You wake up in the morning with a scratch in your throat. You can feel the blood throbbing in your temples, and a headache drums behind your eyes. You know that you’re sick. If it wasn’t a workday, you would stay in bed. Instead, you roll out of bed, take a deep breath, get dressed and go to work, even though you know you will be counting the hours until you can climb back under the blankets.
This phenomenon, called presenteeism, is as common as absenteeism, if not more so, and is affecting workers around the world. South Africa is no exception.

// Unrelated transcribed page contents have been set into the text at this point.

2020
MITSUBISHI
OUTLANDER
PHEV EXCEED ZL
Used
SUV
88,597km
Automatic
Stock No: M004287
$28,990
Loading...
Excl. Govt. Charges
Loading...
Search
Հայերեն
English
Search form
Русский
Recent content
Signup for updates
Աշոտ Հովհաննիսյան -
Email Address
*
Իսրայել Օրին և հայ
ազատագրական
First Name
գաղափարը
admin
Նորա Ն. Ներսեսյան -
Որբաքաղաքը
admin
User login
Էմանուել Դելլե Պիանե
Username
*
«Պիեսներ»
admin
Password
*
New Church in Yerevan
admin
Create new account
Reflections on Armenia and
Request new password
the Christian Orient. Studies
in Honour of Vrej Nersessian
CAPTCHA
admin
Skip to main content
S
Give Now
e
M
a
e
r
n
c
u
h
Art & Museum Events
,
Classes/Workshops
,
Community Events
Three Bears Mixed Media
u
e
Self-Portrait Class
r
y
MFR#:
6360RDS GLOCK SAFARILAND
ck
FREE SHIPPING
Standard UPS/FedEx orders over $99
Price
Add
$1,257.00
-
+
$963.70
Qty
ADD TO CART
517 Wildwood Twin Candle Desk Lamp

Absenteeism costs the economy about R16-billion a year in lost productivity, according to Statistics South Africa, but presenteeism is more difficult to quantify.
“Presenteeism differs from absenteeism,” says Leon de Beer, a senior lecturer at North-West University’s WorkWell research unit. “When absent, the supervisor or employer knows that the employee is not at work and not working, but in the case of presenteeism, the employee is at work but productivity is affected and this is obviously harder to gauge by the organisation. Inevitably, this affects organisational performance and profitability.”

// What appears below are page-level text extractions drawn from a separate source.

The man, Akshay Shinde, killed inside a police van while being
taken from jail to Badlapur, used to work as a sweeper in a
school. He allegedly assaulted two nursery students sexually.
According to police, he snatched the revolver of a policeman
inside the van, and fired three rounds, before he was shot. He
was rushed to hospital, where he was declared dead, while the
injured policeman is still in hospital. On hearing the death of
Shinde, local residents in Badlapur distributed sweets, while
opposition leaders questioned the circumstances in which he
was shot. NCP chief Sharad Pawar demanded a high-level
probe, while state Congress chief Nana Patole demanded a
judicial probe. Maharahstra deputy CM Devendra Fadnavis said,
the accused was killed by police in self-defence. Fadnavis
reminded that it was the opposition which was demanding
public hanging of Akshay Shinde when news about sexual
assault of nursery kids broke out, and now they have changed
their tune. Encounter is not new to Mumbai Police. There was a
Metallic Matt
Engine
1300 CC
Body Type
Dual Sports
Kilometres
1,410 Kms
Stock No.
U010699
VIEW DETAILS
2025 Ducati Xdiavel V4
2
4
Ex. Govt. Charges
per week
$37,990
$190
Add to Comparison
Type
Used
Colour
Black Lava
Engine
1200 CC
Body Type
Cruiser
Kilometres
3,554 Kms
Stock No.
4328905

There are two types of presenteeism, De Beer explains. Impaired presenteeism is when the employee has health-related concerns. Motivational or disengagement presenteeism is when the employee is demotivated and disengaged from their job.
In a study published in the Journal of Occupation Health this week, researchers at the University of East Anglia focused on impaired absenteeism and found that “high job demands, stress and job insecurity are among the main reasons why people go to work when they are ill”.

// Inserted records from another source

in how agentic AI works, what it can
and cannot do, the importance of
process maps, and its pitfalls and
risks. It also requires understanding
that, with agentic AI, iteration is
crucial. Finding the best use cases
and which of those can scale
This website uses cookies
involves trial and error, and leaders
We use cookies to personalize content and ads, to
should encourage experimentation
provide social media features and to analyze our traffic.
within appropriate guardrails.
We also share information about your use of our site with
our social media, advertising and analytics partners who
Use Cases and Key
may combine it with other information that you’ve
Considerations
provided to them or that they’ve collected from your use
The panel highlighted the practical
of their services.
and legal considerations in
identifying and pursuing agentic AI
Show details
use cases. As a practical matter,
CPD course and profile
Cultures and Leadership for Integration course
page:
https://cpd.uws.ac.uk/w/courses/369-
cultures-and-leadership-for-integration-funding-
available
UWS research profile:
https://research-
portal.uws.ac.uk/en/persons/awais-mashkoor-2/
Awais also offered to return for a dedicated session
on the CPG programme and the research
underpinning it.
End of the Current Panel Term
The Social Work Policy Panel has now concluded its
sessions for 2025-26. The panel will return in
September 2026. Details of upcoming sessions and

The study was a meta-study that reviewed 61 previous studies on the topic involving more than 175 000 participants. “Working while ill can compound the effects of the initial illness and result in negative job attitudes and withdrawal from work,” says lead author Mariella Miraglia, a lecturer in organisational behaviour at the university’s business school.
“However, the possible negative consequences [such as disciplinary action, job insecurity, limited paid sick leave or few absence days without a medical certificate] of being absent can prompt employees to show up ill or return to work when not totally recovered.”
Another reason for coming to work when ill was that employees loved their jobs.
Health-related presenteeism also encompasses chronic conditions such as back pain and allergies.
In a paper published in the South African Journal of Human Resource Management in 2014, De Beer uses the example of hay fever. The allergy reduces employees’ productivity by up to 7%, he writes. “In terms of work time lost, employees have reported that 2.3 hours per day are spent being unproductive due to symptoms.”
But this is only one form of presenteeism.
Metropolitan Health’s executive head of wellness, Terence Govender, said in a public statement in the Mail & Guardian earlier this year: “One of the most harmful forms [of presenteeism] is disengagement presenteeism, which is when employees are demotivated or dissatisfied with their job, or certain aspects of the workplace, and do not work at their full capacity. There is also the risk that this lack of motivation and negative behaviour can spread to other employees.”
Govender suggested employee wellness solutions to address presenteeism, although he noted: “A one-size-fits-all approach never works when it comes to wellness, as each workplace has specific dynamics and unique needs.”
Miraglia agrees. “Because presenteeism is more predictable than absenteeism, it is easy to modify by management actions,” she says. “Workplace wellness and health programmes may be desirable to reduce stress and work-related illness.”
Although increasing support structures in organisations could reduce presenteeism, “controlling job demands represents a key line of defence against the behaviour”.
“Organisations may benefit from well-designed jobs that limit the level of demands to which employees are exposed every day, for example by reducing excessive workload, time pressure and overtime work, as well as making sure [employees] have the resources they need.”
This costs employers money. But De Beer says: “Spending money in order to address the risks of presenteeism within an organisation should be thoroughly considered by employers, as the investment in this area of employee work-related wellbeing should not be above that of the incurred productivity loss due to presenteeism in the first instance.
“A healthy workforce is a productive workforce and … employee wellbeing is important for organisational performance, as health and productivity are implicitly entwined.”